You need to talk to someone at BI. Or an immigration lawyer. Overstaying more than a year generally gets you blacklisted. Not sure if they will cut you any slack for covid. I would think not...


----------



## M.C.A. (Feb 24, 2013)

MikeyBee said:


> So, I am a British citizen that has lived in the Philippines with my Filipino girlfriend for the last 11 years. During that time, I have stayed purely on tourist visa. of booking at a SHA+1 hotel for my stay. Plus tests no more than 3 days before travel blah blah.
> 
> Now, as I have to be vaccinated at least 14 days before travel, it means I could do this run on the 7th of October - by which point I'm even longer overstayed - more than a year and a half in fact.
> 
> ...


You will not get back in if you leave and probably Black listed and your concerns about having to return to the UK are probably real, plus the uncertainty of these vaccinations and this dreaded Covid virus the way it mutates, lack of vaccines.

I'm not so sure it's a good idea to just go directly to the PBI, you need a Lawyer to do the talking (Someone the PBI is familar with) for you and someone that is accredited by the Philippine Bureau of Immigration: PBI accredited Law Offices

Link found on the PBI website bottom area of the page PBI Official website

But good for you MikeyBee and Welcome to the forum, hope to hear how this turns out... you stayed with your partner and didn't get locked out like so many others, here's hoping things will turn out okay.


----------



## art1946 (Nov 30, 2017)

Hey Mickey,

I am with M.C.A about talking to an immigration lawyer. First check their credentials out. See how successful they are there. You don't want an attorney that is not good. Your overstay is very serious. they could blacklist you and that means you could never come back. I would not talk to the Immigration office. Secure an attorney.

god luck

art


----------



## DonAndAbby (Jan 7, 2013)

MikeyBee said:


> we have now only just managed to start her annulment process (long story on that one) and she should be annulled by June next year (all things well). We plan to marry immediately and I can then get a balakbayan.

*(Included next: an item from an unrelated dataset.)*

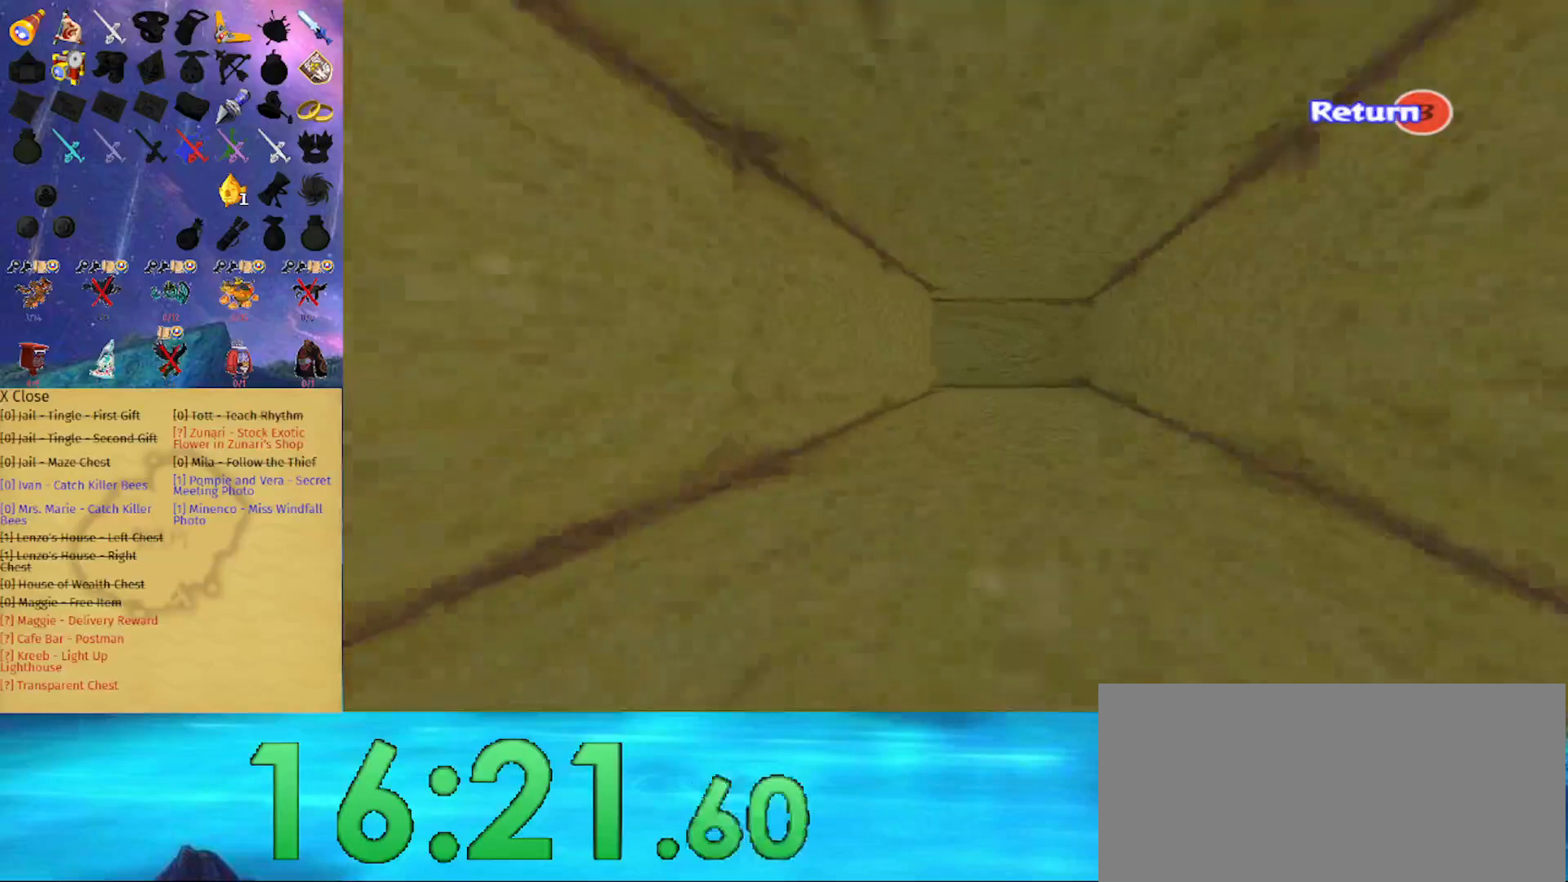
{"buttons": [], "left_stick": "up-left", "right_stick": "center", "events": []}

If you have just started on the annulment process, next June is very optimistic. My wife's took over three years and that was relatively quick.


----------



## LemSaDipolog (Nov 18, 2020)

Mikey

IF you had contacted immigration they have been announcing amnesty, extreme leniency, and flexibility for people that were stuck here and expiring Visas. I would RUN to the nearest BI and lay my cards on the table and beg for mercy. NOW.

Respectfully


----------



## fmartin_gila (May 15, 2011)

DonAndAbby said:


> If you have just started on the annulment process, next June is very optimistic. My wife's took over three years and that was relatively quick.


Yep. My Asawa's sister just got her final papers. Took almost 3 years from the initial filing. This was not contested or any other action to prolong the process. You can search for my post under 'Divorce'.

Fred


----------



## bigpearl (Jan 24, 2016)

LemSaDipolog said:


> Mikey
> 
> IF you had contacted immigration they have been announcing amnesty, extreme leniency, and flexibility for people that were stuck here and expiring Visas. I would RUN to the nearest BI and lay my cards on the table and beg for mercy. NOW.
> 
> Respectfully


Sounds like good news, do you have a credible source for this info as my local BI office advised me that in 18 months I would have to leave the country unless I paid for a 2 month overstay extension @ 25K+ that will probably be refused from the Manila office though would give me 2 to 4 months grace. Very curious as I'm looking at the SRRV program to continue my stay here as immi don't seem to give a sh*t in San Fernando City La Union.
I can leave any time once jumping through the hoops but from all I have read no chance to return in the foreseeable future,,,,,, could be a year or two, three? Not going to risk it as my home is here in PH.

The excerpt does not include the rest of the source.